Offrons-nous à Dieu, le Seigneur nous veut, Il nous veut Ses amis, Il veut nous combler de joie ; le chemin, nous le savons, n’est pas très attirant, mais si nous voyons un peu mieux le but, Dieu lui-même, alors nous n’hésiterons pas. Parce que nous sommes des êtres humains et nous sommes faits pour cela, et nous trouverons la vraie joie et le vrai bonheur. Cette vraie joie et ce vrai bonheur, nous l’aurons ici-bas, parce que le Christ a déjà gagné, parce que le Christ nous a déjà sauvés, je vous le garantis, parce que c’est Jésus qui le dit, que ce ne sera pas facile, qu’il faudra les porter, ces croix, mais ça vaut le coup.

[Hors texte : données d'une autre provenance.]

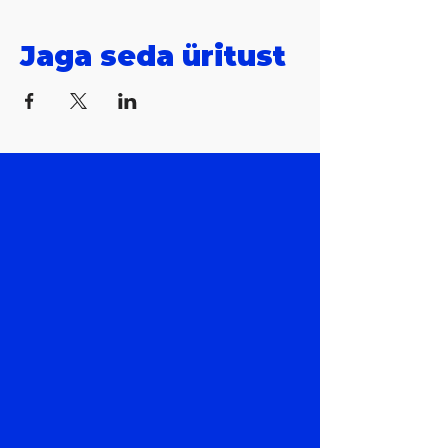
Jaga seda üritust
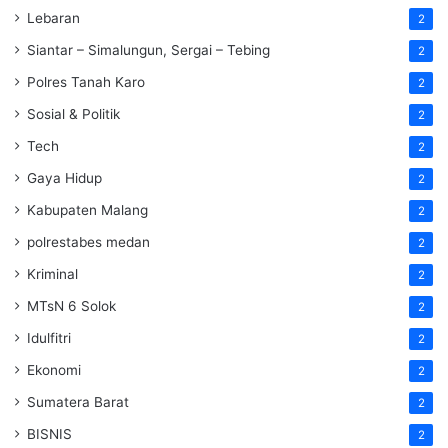
Lebaran
2
Siantar – Simalungun, Sergai – Tebing
2
Polres Tanah Karo
2
Sosial & Politik
2
Tech
2
Gaya Hidup
2
Kabupaten Malang
2
polrestabes medan
2
Kriminal
2
MTsN 6 Solok
2
Idulfitri
2
Ekonomi
2
Sumatera Barat
2
BISNIS
2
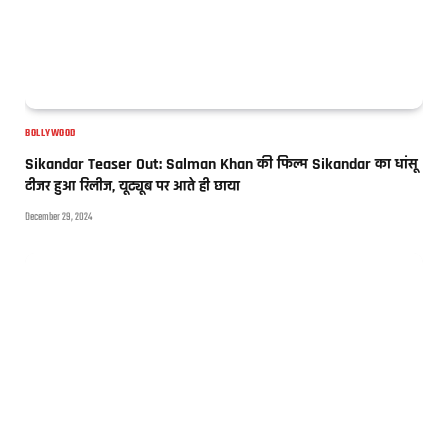
BOLLYWOOD
Sikandar Teaser Out: Salman Khan की फिल्म Sikandar का धांसू
टीजर हुआ रिलीज, यूट्यूब पर आते ही छाया
December 29, 2024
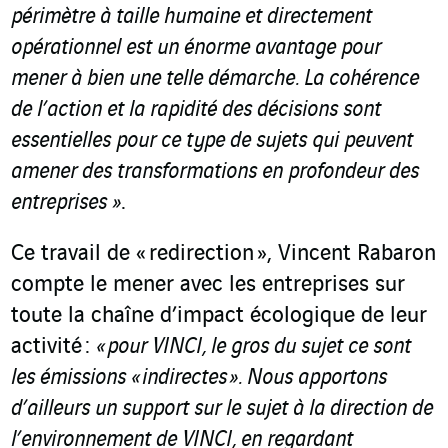
périmètre à taille humaine et directement
opérationnel est un énorme avantage pour
mener à bien une telle démarche. La cohérence
de l’action et la rapidité des décisions sont
essentielles pour ce type de sujets qui peuvent
amener des transformations en profondeur des
entreprises »
.
Ce travail de « redirection », Vincent Rabaron
compte le mener avec les entreprises sur
toute la chaîne d’impact écologique de leur
activité :
« pour VINCI, le gros du sujet ce sont
les émissions « indirectes ». Nous apportons
d’ailleurs un support sur le sujet à la direction de
l’environnement de VINCI, en regardant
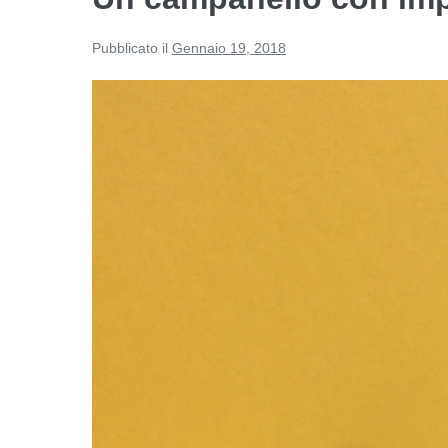
Pubblicato il
Gennaio 19, 2018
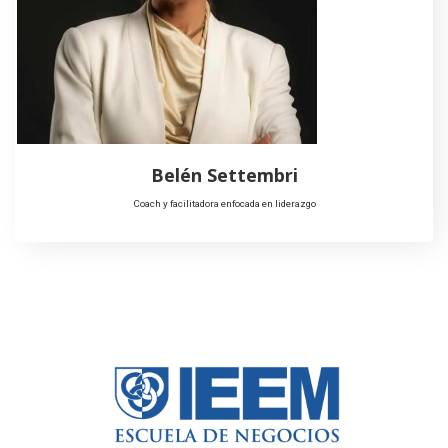
Belén Settembri
Coach y facilitadora enfocada en liderazgo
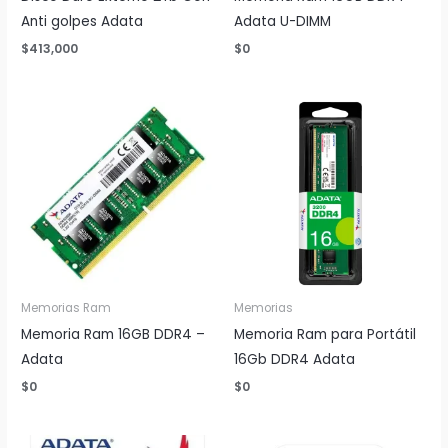
Anti golpes Adata
Adata U-DIMM
$
413,000
$
0
Memorias Ram
Memorias
Memoria Ram 16GB DDR4 –
Memoria Ram para Portátil
Adata
16Gb DDR4 Adata
$
0
$
0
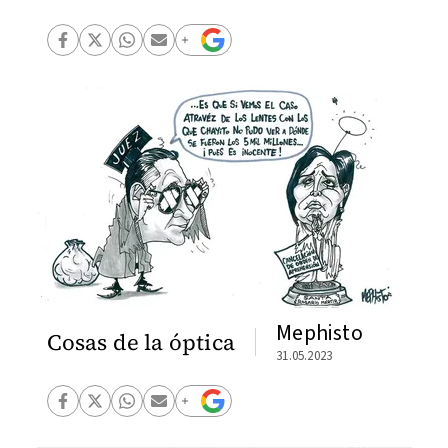
Mephisto
Cosas de la óptica
31.05.2023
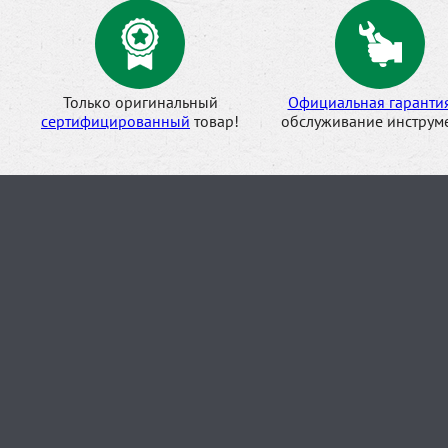
Только оригинальный
Официальная гаранти
сертифицированный
товар!
обслуживание инструме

Ne nous trompons pas d’objectif, saint Paul le dit encore : « Ne prenez pas pour modèle le monde présent. » Le monde présent, qu’est-ce qu’il nous propose ? Il nous propose d’être riche, il nous propose d’être célèbre, il nous propose du confort, d’avoir ce dont on a besoin, là, tout de suite, il nous propose de vivre longtemps. Mais rien de tout cela ne nous comble. À la fin de notre vie, le jour où nous allons mourir, qu’est-ce qui va compter vraiment ? Ce que nous aurons sur notre compte en banque ? la taille de la maison que nous avons ? le nombre d’articles de journaux dans lesquels nous aurons été relayés ? le nombre d’amis Facebook ? – je ne sais pas si vous avez un compte – … Non, ce qui compte vraiment, et vous le savez, c’est finalement l’amour qu’on aura donné et l’amour qu’on aura reçu dans nos vies. Et, si on doit mourir demain, ce n’est pas grave, parce que cet amour-là, il est, et il résonne dans l’éternité, et nous sommes attendus par un Père qui nous aime, qui nous ouvre les bras, et qui nous dit « Viens, viens, mon enfant, entre dans la joie de ton maître. » « Quel avantage un homme aura-t-il à gagner le monde entier si c’est au prix de sa vie, que pourra-t-il donner en échange de sa vie ? Le Fils de l’homme va venir avec Ses anges dans la gloire de Son Père, Il rendra à chacun selon sa conduite », et, de fait, cette conduite-là, celle qui compte, qui pèse vraiment, celle qui nous permet d’entrer dans la gloire de Dieu, c’est d’aimer et de se laisser aimer.